Integrating transcriptomics and proteomics data provides a comprehensive understanding of UBC34-regulated pathways. The following methodological framework enables effective multi-omics integration:

• Experimental design considerations:

  • Use matched samples for transcriptomics and proteomics

  • Include multiple time points to capture dynamic responses

  • Compare wild-type, UBC34 knockout, and UBC34 overexpression lines

  • Include appropriate controls and biological replicates

  • Consider diverse conditions (developmental stages, stresses) relevant to UBC34 function

• Data acquisition and preprocessing:

  • Transcriptomics:

    • RNA-seq with sufficient depth (30-50M reads per sample)
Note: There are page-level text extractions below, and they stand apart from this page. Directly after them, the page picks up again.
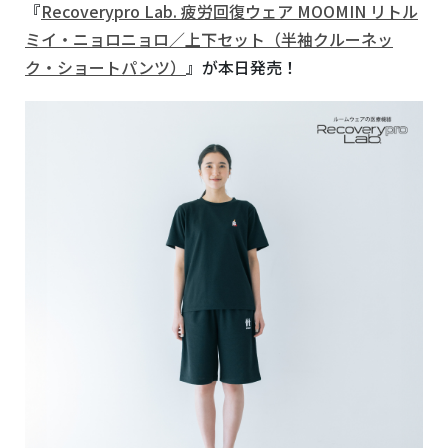
『
Recoverypro Lab.
疲労回復ウェア
MOOMIN
リトル
ミイ・ニョロニョロ／上下セット（半袖クルーネッ
ク・ショートパンツ）
』が本日発売！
    • Quality control (FastQC, MultiQC)

    • Adapter trimming and read filtering

    • Alignment to reference genome using STAR or HISAT2

  • Proteomics:

    • Deep proteome coverage using fractionation techniques

    • Include phosphoproteomics and ubiquitinomics

    • Label-free or isotope labeling quantification

    • MS1 and MS2 level quality control

• Individual omics analysis:

• Multi-omics integration strategies:

  • Correlation analysis:

    • Calculate correlation between transcript and protein changes

    • Identify discordant pairs suggesting post-transcriptional regulation

    • Apply time-lagged correlation for dynamic studies

  • Pathway and network analysis:

    • Enrichment analysis using GO, KEGG, MapMan

    • Use integrated tools (MetaboAnalyst, PathwayConnector)

    • Network visualization (Cytoscape) with multi-omics data overlay

    • Causal network inference (WGCNA, ARACNE)

• Advanced integration methods:

  • Joint dimensional reduction:

    • MOFA (Multi-Omics Factor Analysis)

    • DIABLO (Data Integration Analysis for Biomarker discovery)

    • NMF (Non-negative Matrix Factorization)

  • Systems biology modeling:

    • Constraint-based modeling with omics data integration

    • Kinetic modeling of UBC34-regulated pathways

    • Bayesian network inference across data types

• Functional validation of integrated insights:

  • Target selection based on multi-omics convergence

  • Prioritize genes/proteins showing concordant regulation

  • Design validation experiments based on predicted pathway effects

  • Use genetic interaction studies to confirm network connections

• Data visualization and interpretation:

  • Integrated heatmaps showing transcript and protein changes

  • Multi-omics pathway visualization (e.g., PathVisio, IPath)

  • Customized Circos plots for multi-level data integration

  • Interactive dashboards for exploration (R Shiny, Tableau)

This integrated approach enables researchers to distinguish between transcriptional and post-transcriptional effects of UBC34, identify direct ubiquitination targets versus secondary effects, and construct comprehensive regulatory networks involving UBC34-mediated ubiquitination.